[TASK TO CARRY OUT] Repeat exactly the opening lines of the records, ending with the line that contains "kartorna att bli!".

Segment Start: MATERIAL FOR THIS TASK

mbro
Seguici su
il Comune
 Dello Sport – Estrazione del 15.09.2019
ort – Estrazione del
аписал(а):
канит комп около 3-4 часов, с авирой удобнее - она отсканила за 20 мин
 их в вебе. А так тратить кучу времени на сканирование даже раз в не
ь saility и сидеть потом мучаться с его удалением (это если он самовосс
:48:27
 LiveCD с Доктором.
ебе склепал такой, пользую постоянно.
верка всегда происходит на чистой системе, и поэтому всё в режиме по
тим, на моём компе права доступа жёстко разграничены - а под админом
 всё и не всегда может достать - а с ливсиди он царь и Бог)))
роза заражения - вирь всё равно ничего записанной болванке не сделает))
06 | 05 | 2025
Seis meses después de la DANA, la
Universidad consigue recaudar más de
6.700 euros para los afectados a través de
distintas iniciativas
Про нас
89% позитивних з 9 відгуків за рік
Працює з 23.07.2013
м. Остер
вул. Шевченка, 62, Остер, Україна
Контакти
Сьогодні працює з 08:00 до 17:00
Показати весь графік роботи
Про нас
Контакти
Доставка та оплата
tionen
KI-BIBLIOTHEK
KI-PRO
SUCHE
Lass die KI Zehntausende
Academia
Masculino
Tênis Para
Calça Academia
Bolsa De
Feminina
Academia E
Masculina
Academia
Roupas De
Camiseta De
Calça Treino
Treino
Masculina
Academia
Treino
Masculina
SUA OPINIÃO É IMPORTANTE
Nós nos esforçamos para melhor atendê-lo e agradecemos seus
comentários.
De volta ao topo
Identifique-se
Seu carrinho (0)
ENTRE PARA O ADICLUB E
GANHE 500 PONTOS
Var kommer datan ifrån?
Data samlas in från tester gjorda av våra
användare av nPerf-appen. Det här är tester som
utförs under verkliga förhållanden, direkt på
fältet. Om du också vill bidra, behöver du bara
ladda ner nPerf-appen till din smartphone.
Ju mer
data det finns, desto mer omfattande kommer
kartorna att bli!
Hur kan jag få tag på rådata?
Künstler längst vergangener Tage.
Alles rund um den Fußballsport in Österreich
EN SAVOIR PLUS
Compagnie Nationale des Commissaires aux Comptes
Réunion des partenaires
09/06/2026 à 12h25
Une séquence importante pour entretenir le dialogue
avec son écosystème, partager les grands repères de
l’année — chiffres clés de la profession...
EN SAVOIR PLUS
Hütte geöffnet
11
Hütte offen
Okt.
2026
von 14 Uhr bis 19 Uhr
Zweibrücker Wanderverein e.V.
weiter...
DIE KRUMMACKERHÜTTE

Segment End: MATERIAL FOR THIS TASK

[COMPLETED TASK]
mbro
Seguici su
il Comune
 Dello Sport – Estrazione del 15.09.2019
ort – Estrazione del
аписал(а):
канит комп около 3-4 часов, с авирой удобнее - она отсканила за 20 мин
 их в вебе. А так тратить кучу времени на сканирование даже раз в не
ь saility и сидеть потом мучаться с его удалением (это если он самовосс
:48:27
 LiveCD с Доктором.
ебе склепал такой, пользую постоянно.
верка всегда происходит на чистой системе, и поэтому всё в режиме по
тим, на моём компе права доступа жёстко разграничены - а под админом
 всё и не всегда может достать - а с ливсиди он царь и Бог)))
роза заражения - вирь всё равно ничего записанной болванке не сделает))
06 | 05 | 2025
Seis meses después de la DANA, la
Universidad consigue recaudar más de
6.700 euros para los afectados a través de
distintas iniciativas
Про нас
89% позитивних з 9 відгуків за рік
Працює з 23.07.2013
м. Остер
вул. Шевченка, 62, Остер, Україна
Контакти
Сьогодні працює з 08:00 до 17:00
Показати весь графік роботи
Про нас
Контакти
Доставка та оплата
tionen
KI-BIBLIOTHEK
KI-PRO
SUCHE
Lass die KI Zehntausende
Academia
Masculino
Tênis Para
Calça Academia
Bolsa De
Feminina
Academia E
Masculina
Academia
Roupas De
Camiseta De
Calça Treino
Treino
Masculina
Academia
Treino
Masculina
SUA OPINIÃO É IMPORTANTE
Nós nos esforçamos para melhor atendê-lo e agradecemos seus
comentários.
De volta ao topo
Identifique-se
Seu carrinho (0)
ENTRE PARA O ADICLUB E
GANHE 500 PONTOS
Var kommer datan ifrån?
Data samlas in från tester gjorda av våra
användare av nPerf-appen. Det här är tester som
utförs under verkliga förhållanden, direkt på
fältet. Om du också vill bidra, behöver du bara
ladda ner nPerf-appen till din smartphone.
Ju mer
data det finns, desto mer omfattande kommer
kartorna att bli!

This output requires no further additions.